Dr. A beschreibe in seiner Stellungnahme die Alkoholabhängigkeit auf Grund anderer Kriterien, welche nicht im Einklang mit den international festgelegten ICD 10 Kriterien stünden.

 

Nach den ICD 10 Kriterien sei von Missbrauch insbesondere in folgenden Fälle auszugehen:

-       In jedem Fall, wenn wiederholt ein Fahrzeug unter unzulässig hoher Alkoholwirkung geführt wurde;

-       nach einmaliger Fahrt unter hoher Alkoholkonzentration ohne weitere Anzeichen einer Alkoholwirkung;

-       wenn aktenkundig belegt ist, dass es bei den Betroffenen in der Vergangenheit in Zusammenhang mit der Verkehrsteilnahme zu einem Verlust der Kontrolle des Alkoholkonsums gekommen ist.

 

Dr. A habe in seiner nervenfachärztlichen Stellungnahme festgestellt, dass bestenfalls ein immer wieder auftretender Alkoholmissbrauch stattgefunden hätte, andererseits beschreibe er, dass ein Missbrauch nicht nachgewiesen werden könne. Das sei bereits in sich widersprüchlich.

 

Insgesamt sei die Stellungnahme  S eindeutig klar und nachvollziehbar, während die Stellungnahme  A nicht nachvollziehbar sei. Es liege jedenfalls ein Fall von einem wiederholten Alkoholmissbrauch vor, wobei der Übergang in eine Alkoholabhängigkeit oft fließend ist. Es sei jedenfalls erforderlich, dass der Berufungswerber seine weitere Eignung zum Lenken von Kraftfahrzeugen durch den engmaschigen Nachweis seiner Abstinenzfähigkeit begründet.

Gespeicherte Einträge:
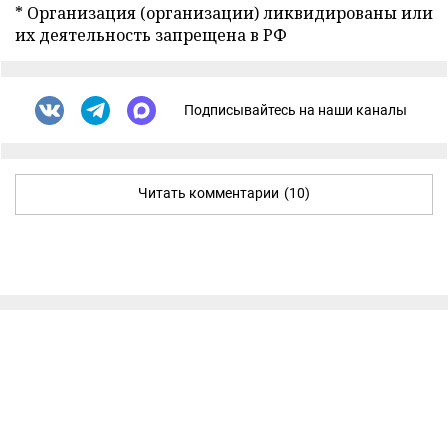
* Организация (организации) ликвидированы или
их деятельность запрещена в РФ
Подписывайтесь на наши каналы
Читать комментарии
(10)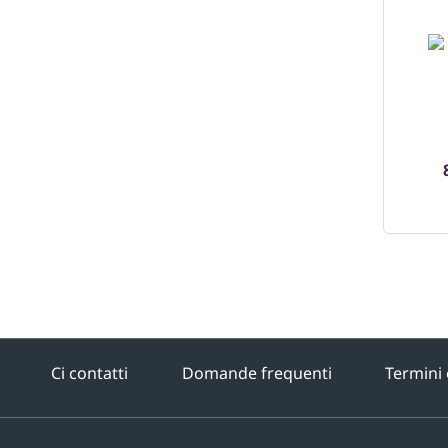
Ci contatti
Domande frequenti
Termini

--

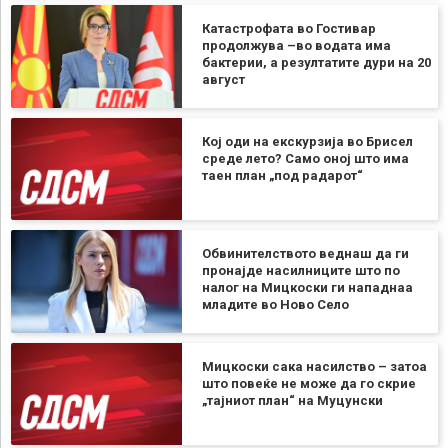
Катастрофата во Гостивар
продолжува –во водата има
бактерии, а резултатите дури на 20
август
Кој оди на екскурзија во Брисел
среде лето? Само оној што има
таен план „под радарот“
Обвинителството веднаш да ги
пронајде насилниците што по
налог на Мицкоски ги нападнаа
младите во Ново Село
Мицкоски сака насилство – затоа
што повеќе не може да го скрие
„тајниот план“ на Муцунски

==

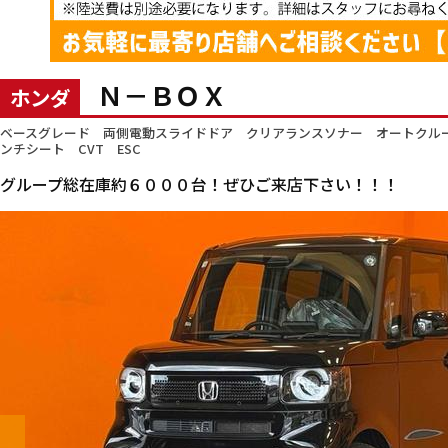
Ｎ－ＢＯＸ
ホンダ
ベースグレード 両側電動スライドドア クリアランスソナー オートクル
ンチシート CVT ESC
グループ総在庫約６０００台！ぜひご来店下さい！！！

Aufgabe A
Von welchem Fall ist nach den ICD-10-Kriterien im Auszug über die Alkoholproblematik in jedem Fall als Missbrauch auszugehen?
Aufgabe B
Übersetze den Satz „Insgesamt sei die Stellungnahme S eindeutig klar und nachvollziehbar, während die Stellungnahme A nicht nachvollziehbar sei.“ aus dem Auszug über die Alkoholproblematik ins Englische.
Aufgabe C
Bitte setze den Auszug über die Alkoholproblematik nach seinem letzten Satz fort.

Antwort A
Wenn wiederholt ein Fahrzeug unter unzulässig hoher Alkoholwirkung geführt wurde.

Antwort B
Overall, statement S was clearly unambiguous and comprehensible, whereas statement A was not comprehensible.

Antwort C
 

Zu diesem Gutachten gab der Berufungswerber keine weitere Stellungnahme ab.

 

5. Darüber hat der Unabhängige Verwaltungssenat des Landes Oberösterreich in rechtlicher Hinsicht Folgendes erwogen:

 

5.1. Gemäß § 5 Abs.5 FSG ist die Lenkberechtigung, soweit dies auf Grund des ärztlichen Gutachtens oder wegen der Art der Lenkberechtigung nach den Erfordernissen der Verkehrssicherheit nötig ist, unter den entsprechenden Befristungen, Auflagen oder zeitlichen, örtlichen oder sachlichen Beschränkungen der Gültigkeit zu erteilen.

 

Gemäß § 14 Abs.5 FSG ist Personen, die alkohol-, suchtmittel- oder arzneimittelabhängig waren oder damit gehäuften Missbrauch begangen haben, nach einer befürwortenden fachärztlichen Stellungnahme und unter der Auflage ärztlicher Kontrolluntersuchungen eine Lenkberechtigung der Gruppe 1 zu erteilen oder wieder zu erteilen.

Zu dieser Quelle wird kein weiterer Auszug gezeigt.